- _Source data_:
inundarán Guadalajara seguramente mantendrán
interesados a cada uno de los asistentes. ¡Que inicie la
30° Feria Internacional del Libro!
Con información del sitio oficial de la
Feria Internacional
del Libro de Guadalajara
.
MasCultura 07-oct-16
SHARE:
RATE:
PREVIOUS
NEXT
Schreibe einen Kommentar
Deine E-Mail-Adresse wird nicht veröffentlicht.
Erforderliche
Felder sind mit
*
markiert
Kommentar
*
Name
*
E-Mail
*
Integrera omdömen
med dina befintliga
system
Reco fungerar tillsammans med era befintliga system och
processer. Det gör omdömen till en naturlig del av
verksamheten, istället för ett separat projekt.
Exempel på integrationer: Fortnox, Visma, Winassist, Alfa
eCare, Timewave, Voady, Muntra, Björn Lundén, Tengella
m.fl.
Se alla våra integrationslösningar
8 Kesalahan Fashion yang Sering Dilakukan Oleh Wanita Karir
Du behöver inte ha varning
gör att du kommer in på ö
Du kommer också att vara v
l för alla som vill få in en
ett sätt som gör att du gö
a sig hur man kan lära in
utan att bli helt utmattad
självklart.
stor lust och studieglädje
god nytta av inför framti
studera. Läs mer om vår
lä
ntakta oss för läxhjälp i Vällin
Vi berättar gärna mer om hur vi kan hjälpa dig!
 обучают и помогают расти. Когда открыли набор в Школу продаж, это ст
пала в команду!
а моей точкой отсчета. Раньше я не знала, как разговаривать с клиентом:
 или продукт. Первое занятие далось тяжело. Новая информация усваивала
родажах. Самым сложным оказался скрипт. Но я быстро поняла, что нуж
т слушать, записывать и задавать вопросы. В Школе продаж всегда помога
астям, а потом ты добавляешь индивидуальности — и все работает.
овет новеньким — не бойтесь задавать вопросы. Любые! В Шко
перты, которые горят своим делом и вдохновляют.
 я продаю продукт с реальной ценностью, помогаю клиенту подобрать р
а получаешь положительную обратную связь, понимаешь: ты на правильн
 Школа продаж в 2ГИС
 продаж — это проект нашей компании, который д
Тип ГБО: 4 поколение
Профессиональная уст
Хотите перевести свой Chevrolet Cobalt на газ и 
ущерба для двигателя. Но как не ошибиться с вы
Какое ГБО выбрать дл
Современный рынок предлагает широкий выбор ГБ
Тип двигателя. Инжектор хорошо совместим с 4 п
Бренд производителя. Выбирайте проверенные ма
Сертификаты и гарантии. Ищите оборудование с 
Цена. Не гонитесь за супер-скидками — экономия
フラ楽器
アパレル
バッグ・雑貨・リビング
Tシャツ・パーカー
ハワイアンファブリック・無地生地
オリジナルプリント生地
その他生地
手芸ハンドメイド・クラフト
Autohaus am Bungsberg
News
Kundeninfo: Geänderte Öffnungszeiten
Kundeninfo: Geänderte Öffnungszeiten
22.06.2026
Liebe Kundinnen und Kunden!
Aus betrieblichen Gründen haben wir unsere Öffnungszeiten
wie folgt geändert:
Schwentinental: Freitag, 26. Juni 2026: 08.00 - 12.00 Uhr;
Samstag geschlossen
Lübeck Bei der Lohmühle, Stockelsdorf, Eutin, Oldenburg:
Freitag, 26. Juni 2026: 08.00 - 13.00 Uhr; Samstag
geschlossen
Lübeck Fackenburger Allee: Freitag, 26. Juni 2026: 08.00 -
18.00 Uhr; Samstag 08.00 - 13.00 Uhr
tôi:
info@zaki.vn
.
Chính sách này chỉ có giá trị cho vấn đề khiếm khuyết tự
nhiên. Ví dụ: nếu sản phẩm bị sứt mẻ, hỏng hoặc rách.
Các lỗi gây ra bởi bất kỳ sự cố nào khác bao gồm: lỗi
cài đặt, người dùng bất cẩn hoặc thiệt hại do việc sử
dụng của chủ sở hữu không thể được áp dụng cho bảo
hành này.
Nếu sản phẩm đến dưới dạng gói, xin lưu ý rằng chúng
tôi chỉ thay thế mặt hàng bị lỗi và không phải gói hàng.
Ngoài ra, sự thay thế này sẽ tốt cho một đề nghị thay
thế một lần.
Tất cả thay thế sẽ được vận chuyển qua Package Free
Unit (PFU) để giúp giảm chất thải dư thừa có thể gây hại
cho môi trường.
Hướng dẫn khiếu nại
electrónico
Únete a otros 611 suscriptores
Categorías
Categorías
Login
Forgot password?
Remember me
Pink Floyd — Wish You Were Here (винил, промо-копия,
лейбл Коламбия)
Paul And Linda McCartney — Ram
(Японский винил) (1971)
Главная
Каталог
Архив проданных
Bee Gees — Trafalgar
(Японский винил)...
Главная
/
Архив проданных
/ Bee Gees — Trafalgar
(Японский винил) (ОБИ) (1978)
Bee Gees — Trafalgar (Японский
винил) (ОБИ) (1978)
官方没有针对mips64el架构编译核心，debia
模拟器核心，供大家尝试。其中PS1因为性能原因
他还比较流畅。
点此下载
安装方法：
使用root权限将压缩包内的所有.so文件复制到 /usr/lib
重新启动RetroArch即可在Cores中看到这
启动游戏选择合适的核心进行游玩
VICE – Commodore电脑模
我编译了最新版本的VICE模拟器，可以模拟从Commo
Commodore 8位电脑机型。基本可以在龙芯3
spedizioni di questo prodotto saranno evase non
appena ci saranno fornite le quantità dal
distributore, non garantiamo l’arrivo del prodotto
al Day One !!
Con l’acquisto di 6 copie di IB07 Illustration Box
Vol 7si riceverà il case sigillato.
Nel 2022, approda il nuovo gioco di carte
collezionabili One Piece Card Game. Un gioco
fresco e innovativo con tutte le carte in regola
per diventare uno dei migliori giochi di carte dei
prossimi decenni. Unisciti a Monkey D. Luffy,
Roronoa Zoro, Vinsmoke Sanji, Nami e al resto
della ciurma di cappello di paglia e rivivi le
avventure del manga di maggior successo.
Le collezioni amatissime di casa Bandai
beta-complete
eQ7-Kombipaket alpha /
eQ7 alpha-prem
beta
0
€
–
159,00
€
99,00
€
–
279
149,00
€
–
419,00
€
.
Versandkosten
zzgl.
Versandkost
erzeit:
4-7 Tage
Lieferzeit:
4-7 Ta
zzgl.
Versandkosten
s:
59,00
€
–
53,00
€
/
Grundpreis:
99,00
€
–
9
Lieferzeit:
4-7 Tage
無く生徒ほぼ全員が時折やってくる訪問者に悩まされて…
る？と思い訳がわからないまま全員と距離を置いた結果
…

- _To do_:
Return every line of the entries above verbatim, in the original order and without any changes.

- _Written answer_:
inundarán Guadalajara seguramente mantendrán
interesados a cada uno de los asistentes. ¡Que inicie la
30° Feria Internacional del Libro!
Con información del sitio oficial de la
Feria Internacional
del Libro de Guadalajara
.
MasCultura 07-oct-16
SHARE:
RATE:
PREVIOUS
NEXT
Schreibe einen Kommentar
Deine E-Mail-Adresse wird nicht veröffentlicht.
Erforderliche
Felder sind mit
*
markiert
Kommentar
*
Name
*
E-Mail
*
Integrera omdömen
med dina befintliga
system
Reco fungerar tillsammans med era befintliga system och
processer. Det gör omdömen till en naturlig del av
verksamheten, istället för ett separat projekt.
Exempel på integrationer: Fortnox, Visma, Winassist, Alfa
eCare, Timewave, Voady, Muntra, Björn Lundén, Tengella
m.fl.
Se alla våra integrationslösningar
8 Kesalahan Fashion yang Sering Dilakukan Oleh Wanita Karir
Du behöver inte ha varning
gör att du kommer in på ö
Du kommer också att vara v
l för alla som vill få in en
ett sätt som gör att du gö
a sig hur man kan lära in
utan att bli helt utmattad
självklart.
stor lust och studieglädje
god nytta av inför framti
studera. Läs mer om vår
lä
ntakta oss för läxhjälp i Vällin
Vi berättar gärna mer om hur vi kan hjälpa dig!
 обучают и помогают расти. Когда открыли набор в Школу продаж, это ст
пала в команду!
а моей точкой отсчета. Раньше я не знала, как разговаривать с клиентом:
 или продукт. Первое занятие далось тяжело. Новая информация усваивала
родажах. Самым сложным оказался скрипт. Но я быстро поняла, что нуж
т слушать, записывать и задавать вопросы. В Школе продаж всегда помога
астям, а потом ты добавляешь индивидуальности — и все работает.
овет новеньким — не бойтесь задавать вопросы. Любые! В Шко
перты, которые горят своим делом и вдохновляют.
 я продаю продукт с реальной ценностью, помогаю клиенту подобрать р
а получаешь положительную обратную связь, понимаешь: ты на правильн
 Школа продаж в 2ГИС
 продаж — это проект нашей компании, который д
Тип ГБО: 4 поколение
Профессиональная уст
Хотите перевести свой Chevrolet Cobalt на газ и 
ущерба для двигателя. Но как не ошибиться с вы
Какое ГБО выбрать дл
Современный рынок предлагает широкий выбор ГБ
Тип двигателя. Инжектор хорошо совместим с 4 п
Бренд производителя. Выбирайте проверенные ма
Сертификаты и гарантии. Ищите оборудование с 
Цена. Не гонитесь за супер-скидками — экономия
フラ楽器
アパレル
バッグ・雑貨・リビング
Tシャツ・パーカー
ハワイアンファブリック・無地生地
オリジナルプリント生地
その他生地
手芸ハンドメイド・クラフト
Autohaus am Bungsberg
News
Kundeninfo: Geänderte Öffnungszeiten
Kundeninfo: Geänderte Öffnungszeiten
22.06.2026
Liebe Kundinnen und Kunden!
Aus betrieblichen Gründen haben wir unsere Öffnungszeiten
wie folgt geändert:
Schwentinental: Freitag, 26. Juni 2026: 08.00 - 12.00 Uhr;
Samstag geschlossen
Lübeck Bei der Lohmühle, Stockelsdorf, Eutin, Oldenburg:
Freitag, 26. Juni 2026: 08.00 - 13.00 Uhr; Samstag
geschlossen
Lübeck Fackenburger Allee: Freitag, 26. Juni 2026: 08.00 -
18.00 Uhr; Samstag 08.00 - 13.00 Uhr
tôi:
info@zaki.vn
.
Chính sách này chỉ có giá trị cho vấn đề khiếm khuyết tự
nhiên. Ví dụ: nếu sản phẩm bị sứt mẻ, hỏng hoặc rách.
Các lỗi gây ra bởi bất kỳ sự cố nào khác bao gồm: lỗi
cài đặt, người dùng bất cẩn hoặc thiệt hại do việc sử
dụng của chủ sở hữu không thể được áp dụng cho bảo
hành này.
Nếu sản phẩm đến dưới dạng gói, xin lưu ý rằng chúng
tôi chỉ thay thế mặt hàng bị lỗi và không phải gói hàng.
Ngoài ra, sự thay thế này sẽ tốt cho một đề nghị thay
thế một lần.
Tất cả thay thế sẽ được vận chuyển qua Package Free
Unit (PFU) để giúp giảm chất thải dư thừa có thể gây hại
cho môi trường.
Hướng dẫn khiếu nại
electrónico
Únete a otros 611 suscriptores
Categorías
Categorías
Login
Forgot password?
Remember me
Pink Floyd — Wish You Were Here (винил, промо-копия,
лейбл Коламбия)
Paul And Linda McCartney — Ram
(Японский винил) (1971)
Главная
Каталог
Архив проданных
Bee Gees — Trafalgar
(Японский винил)...
Главная
/
Архив проданных
/ Bee Gees — Trafalgar
(Японский винил) (ОБИ) (1978)
Bee Gees — Trafalgar (Японский
винил) (ОБИ) (1978)
官方没有针对mips64el架构编译核心，debia
模拟器核心，供大家尝试。其中PS1因为性能原因
他还比较流畅。
点此下载
安装方法：
使用root权限将压缩包内的所有.so文件复制到 /usr/lib
重新启动RetroArch即可在Cores中看到这
启动游戏选择合适的核心进行游玩
VICE – Commodore电脑模
我编译了最新版本的VICE模拟器，可以模拟从Commo
Commodore 8位电脑机型。基本可以在龙芯3
spedizioni di questo prodotto saranno evase non
appena ci saranno fornite le quantità dal
distributore, non garantiamo l’arrivo del prodotto
al Day One !!
Con l’acquisto di 6 copie di IB07 Illustration Box
Vol 7si riceverà il case sigillato.
Nel 2022, approda il nuovo gioco di carte
collezionabili One Piece Card Game. Un gioco
fresco e innovativo con tutte le carte in regola
per diventare uno dei migliori giochi di carte dei
prossimi decenni. Unisciti a Monkey D. Luffy,
Roronoa Zoro, Vinsmoke Sanji, Nami e al resto
della ciurma di cappello di paglia e rivivi le
avventure del manga di maggior successo.
Le collezioni amatissime di casa Bandai
beta-complete
eQ7-Kombipaket alpha /
eQ7 alpha-prem
beta
0
€
–
159,00
€
99,00
€
–
279
149,00
€
–
419,00
€
.
Versandkosten
zzgl.
Versandkost
erzeit:
4-7 Tage
Lieferzeit:
4-7 Ta
zzgl.
Versandkosten
s:
59,00
€
–
53,00
€
/
Grundpreis:
99,00
€
–
9
Lieferzeit:
4-7 Tage
無く生徒ほぼ全員が時折やってくる訪問者に悩まされて…
る？と思い訳がわからないまま全員と距離を置いた結果
…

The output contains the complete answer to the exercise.